If you’re reading this page on our website in a web browser, you probably can’t see the sliders. This is normal due to how the static documentation is rendered. To be able to take full advantage of the plotting features, open this file using Jupyter Lab or Jupyter Notebooks, and make sure to set the backend to "trame" instead of "html" at the top of the file.

In addition to everything that we can do with a spherical histogram, we can also export a video that iterates through the different shells using the method SpherePlotter.produce_shells_video().

my_sphere_plotter.produce_shells_video(
  "./assets/shells_video/shells_video.mp4",
  quality=5,
  fps=4,
  boomerang=True,
  add_shell_text=True,
  hide_sliders=True
)

In this plot, we see not only where the vectors are pointing and what their magnitudes are, but the combination of the two. We can see which orientations are associated with higher magnitudes. This information could be useful in downstream analyses.

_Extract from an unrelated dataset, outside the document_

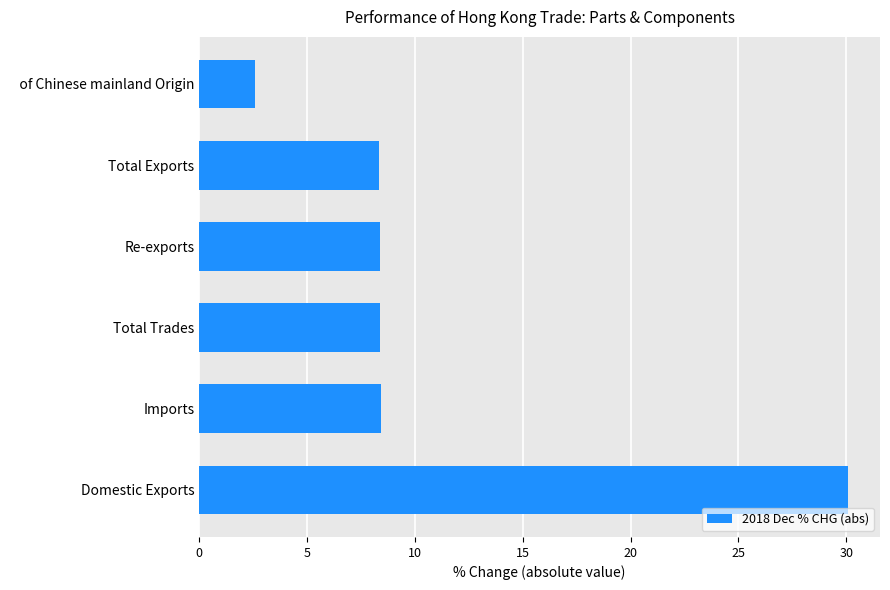

What is the change in value from Domestic Exports to Total Exports?

-21.8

In some cases, the signal may be quite low on some of the shells. In order to make the patterns more visible, the frequency values may be normalised within each shell. This option is set when generating the histogram meshes using the keyword argument normalise_by_shell=True in SphereBase.create_histogram_meshes(). In this case, all faces have a value between 0 and 1, representing the fraction of the shell maximum value stored in the face.

Tip

We’ll see more about what these normalised face values mean in the next section.

Clean-Up and Summary#

One last thing: when you’re done plotting, make sure to close the sphere plotter using the SpherePlotter.close() method.

my_sphere_plotter.close()

By doing this, you can make sure that the resources used to generate the plot are freed up. This will make it easier to produce additional plots.

Now we’ve seen how to generate 1D, spherical and nested spherical histograms. In the next section, we’ll see a bit more about how to generate these histograms from a single SphereBase object and how to gain additional insights.